Extract to read:
We propose to answer this question by considering a tight coupling between the
environment and cortical representations. If the environment is stable,
cortical representations should remain stable and if the environment suddenly
changes, cortical representations must dynamically adapt themselves and
stabilise again onto the new environment.
Quite obviously, this cannot be achieved using SOM-like algorithms that depends
on a time decreasing learning rate and/or neighbourhood function (SOM, NG, GNG)
and, despite the huge amount of literature [Oja+Al:2003]_ [Kaski+Al:1998]_
around self-organising maps and Kohonen-typed networks (more than 7000 works
listed in [Pöllä+Al:2009]_), there is is surprisingly and comparatively very
little work dealing with online learning (also referred as incremental or
lifelong learning). Furthermore, most of these works are based on incremental
models, that is, networks that create and/or delete nodes as necessary. For
example, the modified GNG model [Fritzke:1997]_ is able to follow
non-stationary distributions by creating nodes like in a regular GNG and
deleting them when they have a too small *utility* parameter. Similarly, the
evolving self-organising map (ESOM, [Deng+Al:2000]_, [Deng+Al:2003]_ is based
on an incremental network quite similar to GNG that creates dynamically based
on the measure of the distance of the winner to the data (but the new node is
created at exact data point instead of the mid-point as in GNG).

Rendered images with source text:

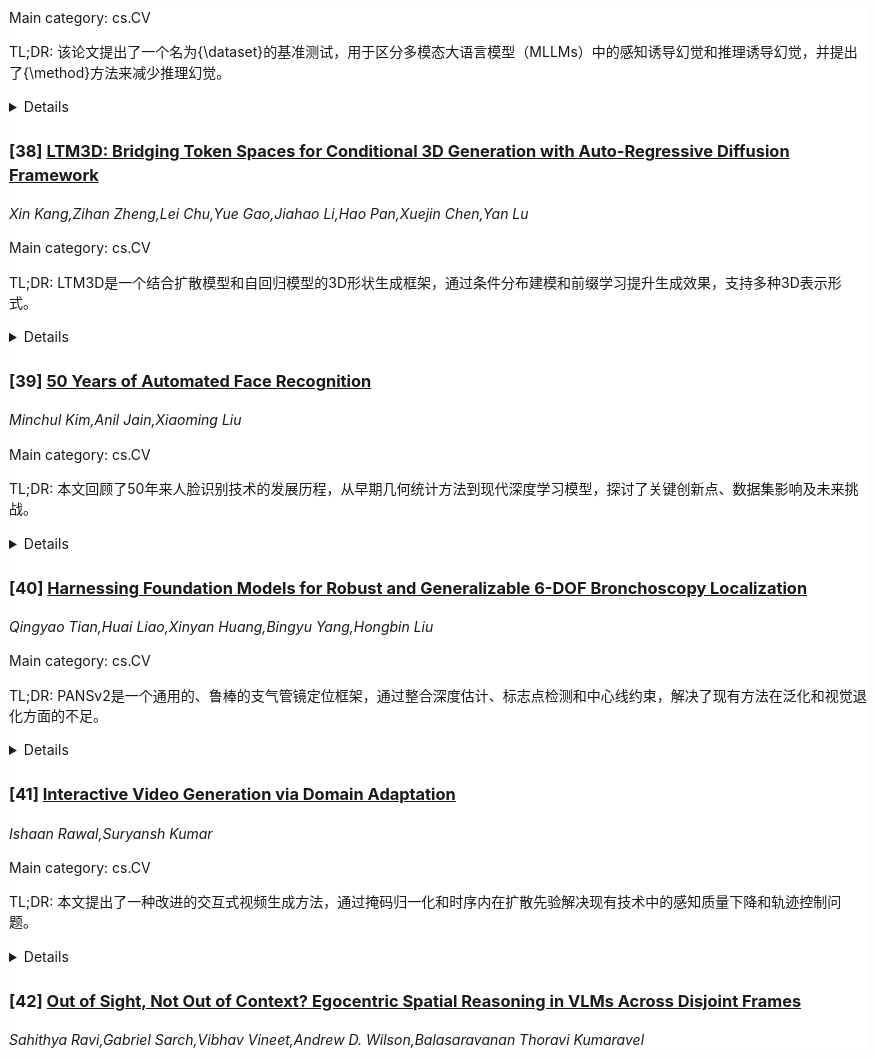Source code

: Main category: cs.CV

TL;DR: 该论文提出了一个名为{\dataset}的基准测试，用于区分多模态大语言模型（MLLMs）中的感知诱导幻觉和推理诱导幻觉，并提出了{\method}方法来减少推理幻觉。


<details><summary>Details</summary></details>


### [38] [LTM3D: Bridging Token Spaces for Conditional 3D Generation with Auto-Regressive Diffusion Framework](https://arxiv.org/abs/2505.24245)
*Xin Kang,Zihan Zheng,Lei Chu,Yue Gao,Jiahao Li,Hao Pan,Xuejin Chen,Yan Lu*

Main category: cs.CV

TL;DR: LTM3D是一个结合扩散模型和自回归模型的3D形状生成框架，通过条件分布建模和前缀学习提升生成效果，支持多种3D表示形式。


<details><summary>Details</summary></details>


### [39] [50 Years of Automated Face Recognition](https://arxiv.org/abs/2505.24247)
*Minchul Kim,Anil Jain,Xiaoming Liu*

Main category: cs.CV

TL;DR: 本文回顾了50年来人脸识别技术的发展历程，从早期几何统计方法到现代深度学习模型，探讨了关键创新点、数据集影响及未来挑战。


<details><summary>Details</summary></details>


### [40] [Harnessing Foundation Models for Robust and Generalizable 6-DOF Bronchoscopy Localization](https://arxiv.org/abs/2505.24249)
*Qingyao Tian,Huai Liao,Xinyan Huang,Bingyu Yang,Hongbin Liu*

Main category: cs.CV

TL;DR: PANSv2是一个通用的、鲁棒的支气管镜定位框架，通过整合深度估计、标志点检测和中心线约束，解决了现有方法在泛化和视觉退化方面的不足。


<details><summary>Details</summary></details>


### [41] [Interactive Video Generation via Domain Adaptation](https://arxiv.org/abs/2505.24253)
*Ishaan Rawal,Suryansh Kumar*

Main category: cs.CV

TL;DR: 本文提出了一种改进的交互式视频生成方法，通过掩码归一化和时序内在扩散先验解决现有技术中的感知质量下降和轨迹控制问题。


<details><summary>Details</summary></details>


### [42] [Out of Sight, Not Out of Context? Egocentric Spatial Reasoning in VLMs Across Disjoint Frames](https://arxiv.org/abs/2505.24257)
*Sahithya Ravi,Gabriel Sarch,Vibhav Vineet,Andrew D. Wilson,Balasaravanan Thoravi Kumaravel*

---

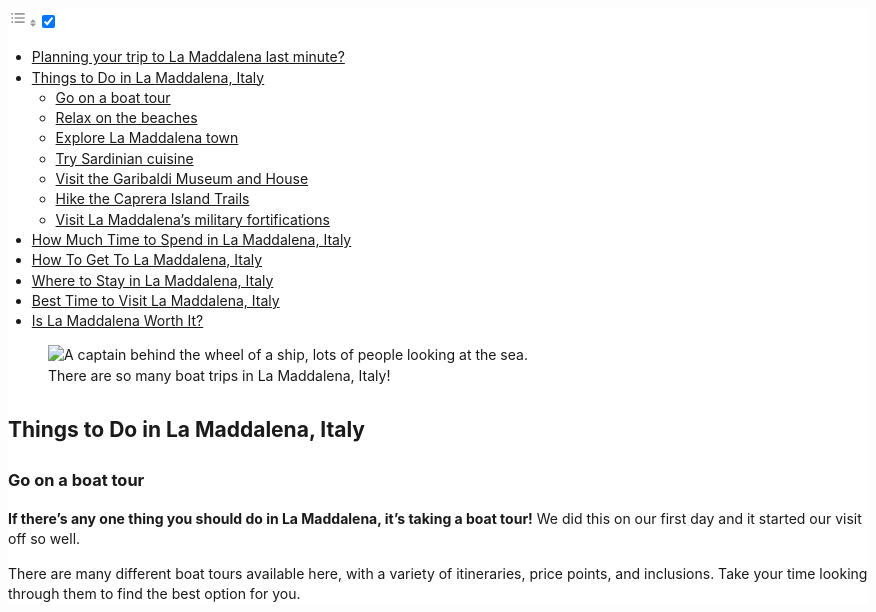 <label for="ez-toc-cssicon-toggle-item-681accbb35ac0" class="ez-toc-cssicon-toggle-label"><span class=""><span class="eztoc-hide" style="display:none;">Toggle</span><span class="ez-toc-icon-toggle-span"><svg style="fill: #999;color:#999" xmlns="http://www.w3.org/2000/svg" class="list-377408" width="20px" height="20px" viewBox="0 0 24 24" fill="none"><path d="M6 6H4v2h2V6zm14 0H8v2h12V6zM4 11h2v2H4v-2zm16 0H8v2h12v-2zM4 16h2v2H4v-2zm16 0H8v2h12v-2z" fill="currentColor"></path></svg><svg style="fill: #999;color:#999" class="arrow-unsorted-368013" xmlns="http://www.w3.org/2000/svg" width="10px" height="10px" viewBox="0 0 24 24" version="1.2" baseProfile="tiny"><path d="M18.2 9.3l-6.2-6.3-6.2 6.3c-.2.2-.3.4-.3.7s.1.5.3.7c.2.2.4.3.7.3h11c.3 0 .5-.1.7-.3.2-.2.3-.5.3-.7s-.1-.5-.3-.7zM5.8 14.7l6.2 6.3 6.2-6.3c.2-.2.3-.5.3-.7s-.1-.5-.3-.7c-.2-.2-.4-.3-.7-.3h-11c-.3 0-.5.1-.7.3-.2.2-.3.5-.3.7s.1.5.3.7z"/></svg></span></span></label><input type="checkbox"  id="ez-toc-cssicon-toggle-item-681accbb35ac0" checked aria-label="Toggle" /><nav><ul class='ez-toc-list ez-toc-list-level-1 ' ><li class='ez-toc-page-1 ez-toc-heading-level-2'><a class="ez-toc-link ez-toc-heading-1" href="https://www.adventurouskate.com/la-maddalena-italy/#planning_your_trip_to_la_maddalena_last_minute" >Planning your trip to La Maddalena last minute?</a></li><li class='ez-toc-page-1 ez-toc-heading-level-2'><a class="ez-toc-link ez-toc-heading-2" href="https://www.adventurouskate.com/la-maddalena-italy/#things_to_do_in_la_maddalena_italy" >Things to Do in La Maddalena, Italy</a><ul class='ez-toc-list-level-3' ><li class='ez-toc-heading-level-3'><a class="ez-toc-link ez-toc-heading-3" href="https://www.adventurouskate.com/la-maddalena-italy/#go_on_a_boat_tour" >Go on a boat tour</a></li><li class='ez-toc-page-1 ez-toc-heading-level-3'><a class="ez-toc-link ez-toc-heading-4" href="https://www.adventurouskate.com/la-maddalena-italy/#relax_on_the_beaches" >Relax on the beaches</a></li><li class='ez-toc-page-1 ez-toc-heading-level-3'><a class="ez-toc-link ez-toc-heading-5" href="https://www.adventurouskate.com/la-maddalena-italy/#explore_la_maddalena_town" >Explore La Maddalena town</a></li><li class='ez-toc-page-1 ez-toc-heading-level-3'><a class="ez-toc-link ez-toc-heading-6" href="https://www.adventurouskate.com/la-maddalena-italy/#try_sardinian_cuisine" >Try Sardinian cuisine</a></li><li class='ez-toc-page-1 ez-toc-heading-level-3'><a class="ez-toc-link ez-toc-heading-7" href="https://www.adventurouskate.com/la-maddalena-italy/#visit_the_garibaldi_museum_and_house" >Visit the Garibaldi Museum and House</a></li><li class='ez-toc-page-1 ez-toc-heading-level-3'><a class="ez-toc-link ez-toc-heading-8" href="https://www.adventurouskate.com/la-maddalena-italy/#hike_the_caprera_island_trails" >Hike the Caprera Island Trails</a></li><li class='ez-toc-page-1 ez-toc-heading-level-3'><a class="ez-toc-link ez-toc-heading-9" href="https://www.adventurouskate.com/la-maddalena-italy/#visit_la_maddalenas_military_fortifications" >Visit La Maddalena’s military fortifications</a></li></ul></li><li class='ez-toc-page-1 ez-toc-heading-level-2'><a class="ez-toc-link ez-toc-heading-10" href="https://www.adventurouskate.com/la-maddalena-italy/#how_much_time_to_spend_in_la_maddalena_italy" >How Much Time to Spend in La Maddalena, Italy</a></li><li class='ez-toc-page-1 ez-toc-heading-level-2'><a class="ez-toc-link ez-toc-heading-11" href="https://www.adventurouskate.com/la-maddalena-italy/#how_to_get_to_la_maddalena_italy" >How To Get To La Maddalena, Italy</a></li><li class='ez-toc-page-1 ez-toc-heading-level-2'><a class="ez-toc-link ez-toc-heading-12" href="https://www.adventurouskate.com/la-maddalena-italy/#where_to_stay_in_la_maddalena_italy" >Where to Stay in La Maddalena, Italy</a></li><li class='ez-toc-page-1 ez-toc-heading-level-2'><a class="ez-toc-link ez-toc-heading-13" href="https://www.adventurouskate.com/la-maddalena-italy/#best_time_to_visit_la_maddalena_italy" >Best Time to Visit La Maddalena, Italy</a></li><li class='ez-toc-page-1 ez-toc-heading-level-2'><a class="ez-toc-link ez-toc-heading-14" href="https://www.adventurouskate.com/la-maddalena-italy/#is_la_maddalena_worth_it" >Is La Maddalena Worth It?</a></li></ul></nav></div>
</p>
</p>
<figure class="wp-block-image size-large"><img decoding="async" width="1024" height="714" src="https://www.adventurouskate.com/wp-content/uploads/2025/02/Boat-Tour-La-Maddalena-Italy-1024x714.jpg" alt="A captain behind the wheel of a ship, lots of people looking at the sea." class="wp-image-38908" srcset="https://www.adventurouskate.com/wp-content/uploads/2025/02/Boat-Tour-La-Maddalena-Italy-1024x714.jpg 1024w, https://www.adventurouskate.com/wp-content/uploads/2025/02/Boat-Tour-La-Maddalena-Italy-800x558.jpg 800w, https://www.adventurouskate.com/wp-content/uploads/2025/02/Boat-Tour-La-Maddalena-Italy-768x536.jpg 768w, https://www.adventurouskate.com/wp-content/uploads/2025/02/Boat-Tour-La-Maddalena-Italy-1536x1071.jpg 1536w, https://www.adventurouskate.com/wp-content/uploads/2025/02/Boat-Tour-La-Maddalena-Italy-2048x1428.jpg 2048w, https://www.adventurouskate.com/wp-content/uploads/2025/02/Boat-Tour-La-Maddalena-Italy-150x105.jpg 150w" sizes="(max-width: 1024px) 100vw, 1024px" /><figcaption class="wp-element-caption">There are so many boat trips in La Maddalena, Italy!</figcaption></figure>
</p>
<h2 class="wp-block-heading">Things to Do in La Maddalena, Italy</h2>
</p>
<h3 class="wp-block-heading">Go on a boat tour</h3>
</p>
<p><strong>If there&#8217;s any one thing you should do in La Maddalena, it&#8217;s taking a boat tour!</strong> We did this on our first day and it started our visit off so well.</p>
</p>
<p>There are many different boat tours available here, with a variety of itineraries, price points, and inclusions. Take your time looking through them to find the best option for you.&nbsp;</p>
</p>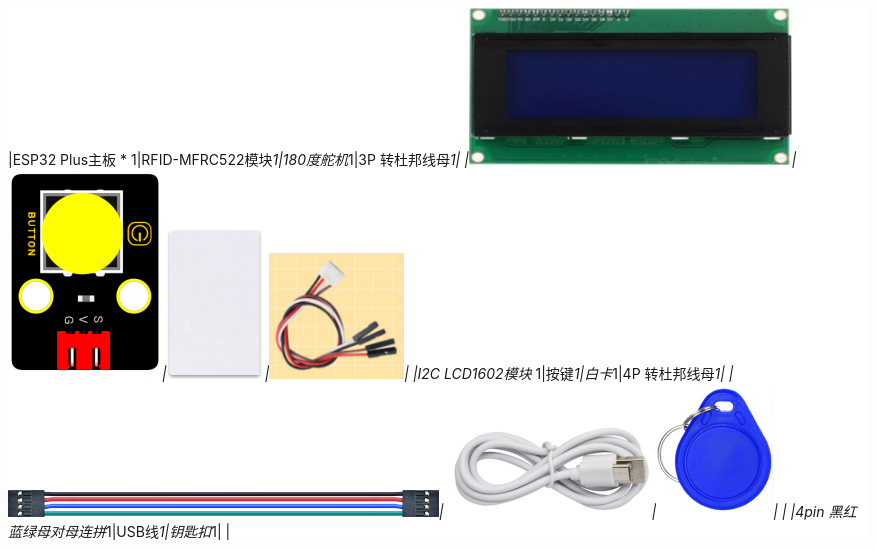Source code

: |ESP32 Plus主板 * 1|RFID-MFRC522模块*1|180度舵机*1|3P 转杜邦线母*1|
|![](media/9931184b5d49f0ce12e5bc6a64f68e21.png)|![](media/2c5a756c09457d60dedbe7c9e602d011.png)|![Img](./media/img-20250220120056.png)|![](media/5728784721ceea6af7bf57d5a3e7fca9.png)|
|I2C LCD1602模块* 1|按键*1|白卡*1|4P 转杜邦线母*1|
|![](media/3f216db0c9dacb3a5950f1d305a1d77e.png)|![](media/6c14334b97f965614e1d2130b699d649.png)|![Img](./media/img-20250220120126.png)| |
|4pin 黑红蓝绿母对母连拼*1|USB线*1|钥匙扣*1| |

Work required:
Answer these questions about the passage on self-organizing maps at the top of the page:
(a) How many works does it say are listed in [Pöllä+Al:2009]_?
(b) What two other names does it give for online learning?
(c) When does the modified GNG model delete nodes?

Written answer:
(a) More than 7000.
(b) Incremental learning and lifelong learning.
(c) When they have a too small utility parameter.